#94: Winchester
Guns n’ ghosts can’t live up to Dame Helen Mirren
This review was originally posted to Twitter on April 28, 2019.
Initial release: February 2, 2018
Director: Michael and Peter Spierig
You ever see an actor in a movie and wonder to yourself, “Why them? Why this movie?” It’s hard to imagine Dame Helen Mirren in a movie like Winchester, it almost seems beneath her, but she certainly brings her A game to it. That’s not to say it’s a bad film. While it likes its jump scares like most other horror movies of the past decade and change, it still manages to be a creepily effective film at times, coming off as a sort of period-piece Sixth Sense, though without nearly as good an ending.
It’s April of 1906 and a psychoanalyst, Dr. Eric Price (Jason Clarke, who was John Connor in Terminator: Genisys) is hired by the Winchester Repeating Arms Company to assess Sarah Winchester (Mirren), the eccentric widow of the company’s founder and a major shareholder of the company. It seems Lady Winchester has been building a mansion in San Jose for years, with work going round-the-clock constantly adding new rooms.
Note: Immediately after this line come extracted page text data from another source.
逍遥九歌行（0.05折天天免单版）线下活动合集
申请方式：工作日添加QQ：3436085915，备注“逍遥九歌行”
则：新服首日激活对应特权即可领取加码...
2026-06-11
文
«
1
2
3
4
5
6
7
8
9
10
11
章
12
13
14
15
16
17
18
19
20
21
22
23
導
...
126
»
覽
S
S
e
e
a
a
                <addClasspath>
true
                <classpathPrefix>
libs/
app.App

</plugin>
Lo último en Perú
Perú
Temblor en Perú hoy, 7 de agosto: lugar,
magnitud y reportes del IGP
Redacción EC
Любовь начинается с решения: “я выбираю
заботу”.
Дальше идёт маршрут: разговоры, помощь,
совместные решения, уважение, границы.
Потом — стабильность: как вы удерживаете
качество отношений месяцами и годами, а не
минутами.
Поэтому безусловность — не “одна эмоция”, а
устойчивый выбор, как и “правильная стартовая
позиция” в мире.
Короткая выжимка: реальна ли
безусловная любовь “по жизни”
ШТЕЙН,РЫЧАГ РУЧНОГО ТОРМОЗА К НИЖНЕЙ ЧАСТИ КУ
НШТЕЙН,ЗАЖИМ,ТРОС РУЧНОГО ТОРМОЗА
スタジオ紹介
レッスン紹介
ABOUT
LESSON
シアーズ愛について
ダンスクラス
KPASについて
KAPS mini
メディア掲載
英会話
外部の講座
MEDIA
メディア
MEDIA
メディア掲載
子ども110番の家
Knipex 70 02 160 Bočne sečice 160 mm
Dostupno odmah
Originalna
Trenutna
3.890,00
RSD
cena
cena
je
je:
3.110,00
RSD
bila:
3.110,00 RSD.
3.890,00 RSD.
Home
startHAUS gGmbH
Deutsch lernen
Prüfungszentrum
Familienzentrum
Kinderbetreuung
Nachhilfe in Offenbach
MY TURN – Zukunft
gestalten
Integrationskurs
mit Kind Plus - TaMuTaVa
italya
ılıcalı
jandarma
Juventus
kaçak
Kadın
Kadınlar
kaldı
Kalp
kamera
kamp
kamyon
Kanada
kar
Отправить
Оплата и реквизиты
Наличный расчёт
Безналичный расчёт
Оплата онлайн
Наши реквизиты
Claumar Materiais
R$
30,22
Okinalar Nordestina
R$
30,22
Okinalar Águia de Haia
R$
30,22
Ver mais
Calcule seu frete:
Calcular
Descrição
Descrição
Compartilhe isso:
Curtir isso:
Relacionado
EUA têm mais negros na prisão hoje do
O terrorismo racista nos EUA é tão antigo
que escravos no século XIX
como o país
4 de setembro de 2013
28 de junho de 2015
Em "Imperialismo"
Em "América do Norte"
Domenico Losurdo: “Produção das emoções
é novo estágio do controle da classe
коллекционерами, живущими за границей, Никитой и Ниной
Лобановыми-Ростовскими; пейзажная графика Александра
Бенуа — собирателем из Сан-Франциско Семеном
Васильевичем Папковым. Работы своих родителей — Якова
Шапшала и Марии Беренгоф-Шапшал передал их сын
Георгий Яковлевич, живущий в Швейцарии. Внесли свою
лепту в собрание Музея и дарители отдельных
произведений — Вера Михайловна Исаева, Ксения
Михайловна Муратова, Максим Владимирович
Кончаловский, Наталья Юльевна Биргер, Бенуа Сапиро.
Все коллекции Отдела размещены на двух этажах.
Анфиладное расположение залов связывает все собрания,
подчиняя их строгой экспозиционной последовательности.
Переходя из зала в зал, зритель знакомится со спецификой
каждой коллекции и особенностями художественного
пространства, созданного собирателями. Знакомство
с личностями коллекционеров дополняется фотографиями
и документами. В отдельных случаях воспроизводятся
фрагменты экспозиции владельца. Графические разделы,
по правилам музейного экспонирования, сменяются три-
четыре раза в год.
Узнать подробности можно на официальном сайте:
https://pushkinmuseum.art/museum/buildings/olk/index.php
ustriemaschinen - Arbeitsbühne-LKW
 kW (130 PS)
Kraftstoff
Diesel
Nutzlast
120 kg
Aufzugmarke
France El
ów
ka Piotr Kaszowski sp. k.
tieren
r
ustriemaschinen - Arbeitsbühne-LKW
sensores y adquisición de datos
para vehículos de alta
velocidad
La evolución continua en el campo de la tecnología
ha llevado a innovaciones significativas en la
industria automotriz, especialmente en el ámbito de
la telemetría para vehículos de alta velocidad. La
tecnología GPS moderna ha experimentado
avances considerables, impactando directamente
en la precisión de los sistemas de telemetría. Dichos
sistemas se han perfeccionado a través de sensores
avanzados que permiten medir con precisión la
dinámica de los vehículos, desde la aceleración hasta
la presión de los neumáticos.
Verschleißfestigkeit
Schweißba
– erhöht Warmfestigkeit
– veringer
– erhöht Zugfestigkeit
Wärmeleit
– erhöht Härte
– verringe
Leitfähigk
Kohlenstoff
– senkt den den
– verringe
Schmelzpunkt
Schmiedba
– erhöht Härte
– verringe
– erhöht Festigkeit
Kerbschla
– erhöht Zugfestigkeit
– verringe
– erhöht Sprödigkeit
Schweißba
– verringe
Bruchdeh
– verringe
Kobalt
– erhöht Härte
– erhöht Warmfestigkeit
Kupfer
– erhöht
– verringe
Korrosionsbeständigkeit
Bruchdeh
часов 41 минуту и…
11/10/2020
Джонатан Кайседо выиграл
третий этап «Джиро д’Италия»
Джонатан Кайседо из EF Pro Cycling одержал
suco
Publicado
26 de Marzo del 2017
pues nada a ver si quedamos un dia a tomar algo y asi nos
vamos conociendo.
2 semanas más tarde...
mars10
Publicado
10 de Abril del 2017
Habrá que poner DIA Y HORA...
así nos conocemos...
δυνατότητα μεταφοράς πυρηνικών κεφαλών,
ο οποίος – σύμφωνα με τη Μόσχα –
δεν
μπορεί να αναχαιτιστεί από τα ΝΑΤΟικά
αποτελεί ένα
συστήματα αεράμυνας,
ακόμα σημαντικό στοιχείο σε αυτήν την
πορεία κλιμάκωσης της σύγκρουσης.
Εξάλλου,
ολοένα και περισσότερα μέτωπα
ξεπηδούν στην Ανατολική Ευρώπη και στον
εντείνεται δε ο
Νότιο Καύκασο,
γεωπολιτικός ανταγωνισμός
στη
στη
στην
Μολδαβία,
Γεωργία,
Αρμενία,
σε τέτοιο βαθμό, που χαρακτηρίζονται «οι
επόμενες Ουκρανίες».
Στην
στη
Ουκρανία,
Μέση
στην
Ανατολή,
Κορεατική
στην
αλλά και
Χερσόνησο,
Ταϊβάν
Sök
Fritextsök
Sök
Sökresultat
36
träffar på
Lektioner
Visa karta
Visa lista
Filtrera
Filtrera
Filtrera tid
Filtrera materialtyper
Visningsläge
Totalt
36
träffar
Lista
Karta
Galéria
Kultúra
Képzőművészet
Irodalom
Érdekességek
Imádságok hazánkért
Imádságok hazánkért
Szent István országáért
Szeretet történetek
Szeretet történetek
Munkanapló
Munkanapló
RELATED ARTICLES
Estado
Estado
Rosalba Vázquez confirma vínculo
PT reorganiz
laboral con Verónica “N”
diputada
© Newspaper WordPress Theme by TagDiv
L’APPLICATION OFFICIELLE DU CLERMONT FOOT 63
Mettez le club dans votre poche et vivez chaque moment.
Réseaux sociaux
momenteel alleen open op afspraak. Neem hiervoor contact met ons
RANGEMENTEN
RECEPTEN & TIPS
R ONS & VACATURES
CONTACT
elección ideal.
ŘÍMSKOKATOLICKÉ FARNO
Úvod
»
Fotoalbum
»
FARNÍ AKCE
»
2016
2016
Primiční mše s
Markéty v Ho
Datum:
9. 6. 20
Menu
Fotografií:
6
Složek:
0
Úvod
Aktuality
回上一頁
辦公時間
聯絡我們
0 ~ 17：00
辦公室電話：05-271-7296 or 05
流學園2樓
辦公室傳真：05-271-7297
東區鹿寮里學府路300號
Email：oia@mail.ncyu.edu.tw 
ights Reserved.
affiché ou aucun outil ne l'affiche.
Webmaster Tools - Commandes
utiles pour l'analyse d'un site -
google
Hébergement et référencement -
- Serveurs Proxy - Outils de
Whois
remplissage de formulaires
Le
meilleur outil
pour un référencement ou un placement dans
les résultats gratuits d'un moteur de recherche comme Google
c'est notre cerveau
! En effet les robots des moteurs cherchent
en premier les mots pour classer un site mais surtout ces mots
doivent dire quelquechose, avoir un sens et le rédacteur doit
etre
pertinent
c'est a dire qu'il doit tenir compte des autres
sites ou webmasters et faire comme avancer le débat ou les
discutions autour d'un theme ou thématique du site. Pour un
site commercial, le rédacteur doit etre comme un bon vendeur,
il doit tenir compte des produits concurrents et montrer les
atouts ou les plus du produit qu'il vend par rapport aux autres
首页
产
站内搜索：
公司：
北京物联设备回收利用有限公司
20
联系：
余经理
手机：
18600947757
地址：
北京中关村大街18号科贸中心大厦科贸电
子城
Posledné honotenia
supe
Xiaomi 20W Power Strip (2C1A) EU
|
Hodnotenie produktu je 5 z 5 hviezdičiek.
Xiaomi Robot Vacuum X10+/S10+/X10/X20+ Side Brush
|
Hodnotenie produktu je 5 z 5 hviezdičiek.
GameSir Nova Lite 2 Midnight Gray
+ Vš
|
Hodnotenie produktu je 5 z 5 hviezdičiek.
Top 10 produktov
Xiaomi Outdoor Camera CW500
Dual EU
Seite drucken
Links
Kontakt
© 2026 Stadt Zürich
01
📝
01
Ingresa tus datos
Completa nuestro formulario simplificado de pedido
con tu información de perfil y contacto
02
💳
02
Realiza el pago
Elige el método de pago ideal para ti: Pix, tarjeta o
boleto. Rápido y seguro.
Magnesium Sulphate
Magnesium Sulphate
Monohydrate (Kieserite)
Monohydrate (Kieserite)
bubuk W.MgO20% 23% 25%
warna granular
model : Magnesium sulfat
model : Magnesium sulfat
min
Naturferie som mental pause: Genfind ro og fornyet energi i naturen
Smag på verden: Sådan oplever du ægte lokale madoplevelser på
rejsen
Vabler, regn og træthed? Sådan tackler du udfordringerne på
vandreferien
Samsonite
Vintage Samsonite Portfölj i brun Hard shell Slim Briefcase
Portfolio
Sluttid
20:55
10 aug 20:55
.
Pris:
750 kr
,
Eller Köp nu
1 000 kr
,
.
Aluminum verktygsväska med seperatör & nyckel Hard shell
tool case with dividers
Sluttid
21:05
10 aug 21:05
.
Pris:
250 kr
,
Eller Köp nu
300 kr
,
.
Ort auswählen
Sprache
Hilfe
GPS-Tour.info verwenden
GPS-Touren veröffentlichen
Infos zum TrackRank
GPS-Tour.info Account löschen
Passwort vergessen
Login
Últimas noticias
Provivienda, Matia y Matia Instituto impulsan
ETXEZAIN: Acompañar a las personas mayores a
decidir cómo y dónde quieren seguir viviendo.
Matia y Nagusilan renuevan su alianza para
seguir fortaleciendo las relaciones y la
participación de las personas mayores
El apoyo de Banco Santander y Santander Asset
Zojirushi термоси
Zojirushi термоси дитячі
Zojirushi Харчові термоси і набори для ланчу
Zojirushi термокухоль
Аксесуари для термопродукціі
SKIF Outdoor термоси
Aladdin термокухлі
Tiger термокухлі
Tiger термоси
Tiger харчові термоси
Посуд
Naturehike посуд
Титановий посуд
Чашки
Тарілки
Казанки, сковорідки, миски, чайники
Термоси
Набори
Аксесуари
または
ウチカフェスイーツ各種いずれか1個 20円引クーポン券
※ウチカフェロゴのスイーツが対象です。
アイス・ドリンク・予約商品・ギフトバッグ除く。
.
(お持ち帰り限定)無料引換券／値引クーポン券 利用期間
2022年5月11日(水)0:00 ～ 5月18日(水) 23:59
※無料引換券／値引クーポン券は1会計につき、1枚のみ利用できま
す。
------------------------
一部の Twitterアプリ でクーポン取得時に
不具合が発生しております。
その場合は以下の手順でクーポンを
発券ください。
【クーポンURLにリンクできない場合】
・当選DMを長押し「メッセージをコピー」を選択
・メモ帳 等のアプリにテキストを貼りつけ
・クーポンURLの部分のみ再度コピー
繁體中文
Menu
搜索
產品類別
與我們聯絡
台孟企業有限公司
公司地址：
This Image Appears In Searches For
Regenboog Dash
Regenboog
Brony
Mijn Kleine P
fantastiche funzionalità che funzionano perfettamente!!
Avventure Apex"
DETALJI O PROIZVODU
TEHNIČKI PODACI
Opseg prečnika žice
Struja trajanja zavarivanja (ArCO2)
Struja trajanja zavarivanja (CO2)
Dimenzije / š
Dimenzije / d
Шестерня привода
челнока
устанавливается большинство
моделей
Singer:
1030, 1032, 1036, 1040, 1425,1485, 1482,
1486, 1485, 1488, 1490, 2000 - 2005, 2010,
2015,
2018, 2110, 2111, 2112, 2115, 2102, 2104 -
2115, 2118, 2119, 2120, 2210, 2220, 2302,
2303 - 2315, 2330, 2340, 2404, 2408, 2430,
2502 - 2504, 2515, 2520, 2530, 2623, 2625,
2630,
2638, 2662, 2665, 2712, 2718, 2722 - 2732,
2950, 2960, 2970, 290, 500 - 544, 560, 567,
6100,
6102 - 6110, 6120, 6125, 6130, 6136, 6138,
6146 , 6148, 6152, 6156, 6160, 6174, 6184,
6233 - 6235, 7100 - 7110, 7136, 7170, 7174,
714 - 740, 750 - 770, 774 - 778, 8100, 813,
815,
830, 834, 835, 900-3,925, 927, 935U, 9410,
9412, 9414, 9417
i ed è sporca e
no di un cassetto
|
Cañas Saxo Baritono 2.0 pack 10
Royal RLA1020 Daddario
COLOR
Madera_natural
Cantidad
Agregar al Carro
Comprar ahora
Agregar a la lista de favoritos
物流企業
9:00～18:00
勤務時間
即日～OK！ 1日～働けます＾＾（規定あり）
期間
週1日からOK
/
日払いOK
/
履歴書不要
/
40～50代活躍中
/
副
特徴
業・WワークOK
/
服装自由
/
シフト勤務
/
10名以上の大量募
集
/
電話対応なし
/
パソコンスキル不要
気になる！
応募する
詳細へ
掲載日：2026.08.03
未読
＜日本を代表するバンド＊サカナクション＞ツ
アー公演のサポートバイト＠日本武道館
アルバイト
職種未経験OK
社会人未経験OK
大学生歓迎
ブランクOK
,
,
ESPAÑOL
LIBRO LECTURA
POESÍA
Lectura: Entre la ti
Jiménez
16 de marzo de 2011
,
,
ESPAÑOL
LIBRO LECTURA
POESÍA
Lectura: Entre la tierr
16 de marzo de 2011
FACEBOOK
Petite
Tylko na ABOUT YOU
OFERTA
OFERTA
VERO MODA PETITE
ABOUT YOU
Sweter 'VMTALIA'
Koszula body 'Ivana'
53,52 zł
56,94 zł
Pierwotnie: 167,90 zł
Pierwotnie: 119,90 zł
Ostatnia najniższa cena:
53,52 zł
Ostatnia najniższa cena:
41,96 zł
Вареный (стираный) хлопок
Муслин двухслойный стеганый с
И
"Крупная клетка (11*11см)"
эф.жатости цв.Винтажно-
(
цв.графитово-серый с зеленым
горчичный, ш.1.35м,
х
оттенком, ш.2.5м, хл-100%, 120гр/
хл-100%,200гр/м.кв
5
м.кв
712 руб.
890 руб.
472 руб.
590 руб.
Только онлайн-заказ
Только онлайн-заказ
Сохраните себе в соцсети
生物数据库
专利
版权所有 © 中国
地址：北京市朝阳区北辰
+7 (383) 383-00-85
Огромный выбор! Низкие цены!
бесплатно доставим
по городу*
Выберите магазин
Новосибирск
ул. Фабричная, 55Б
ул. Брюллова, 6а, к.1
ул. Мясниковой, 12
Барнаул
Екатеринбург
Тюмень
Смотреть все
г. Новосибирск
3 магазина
It’s all for the sake of the so-called “Winchester curse” — the house is haunted by victims of Winchester rifles, with the intent of containing them.
This is all historical, by the way — there really is a Winchester mansion, which the film was shot in, and the widow really did build it for that reason. It’s ripe material for a good old fashioned ghost story.
And a good old fashioned ghost story it is, as Price increasingly comes to realize that it’s not his laudanum addiction making him see things, and learns how his relationship with death, in particular the death of his wife, tie into all this.
It’s a good yarn, with elements of possession, and themes of death and rebuilding. The house itself is gorgeously weird with its almost organic construction and maze-like layout, lovingly portrayed in all its strange, haunted-house charm by the Spiergi brothers.
Unfortunately, it all comes unraveled as the protagonists battle a particularly malevolent ghost, who’s got a serious grudge against the Winchester name. Several elements come together a bit too tidily, and the film’s reliance on shopworn ghost tropes comes to a head here. It’s implied that the fury of this ghost was enough to cause the 1906 San Francisco earthquake, which shatters the house and turns it into a battleground for the final confrontation; it’s a neat touch, but not enough to make up for how pedestrian the ending is.
The soundtrack also has its pedestrian moments, with scare chords at appropriate moments to remind the audience that this film is supposed to be scary; in between, however, it’s a moody, strings-heavy atmospheric work that reminded me a little of the original Resident Evil.
It’s not the worst ghost movie you’ll ever see, and it’s worth it just for Mirren as the earnest, spiritual Lady Winchester, but for a movie about such an iconic haunted house the house itself isn’t much more than set dressing, taking a backseat to a contrived haunting plot.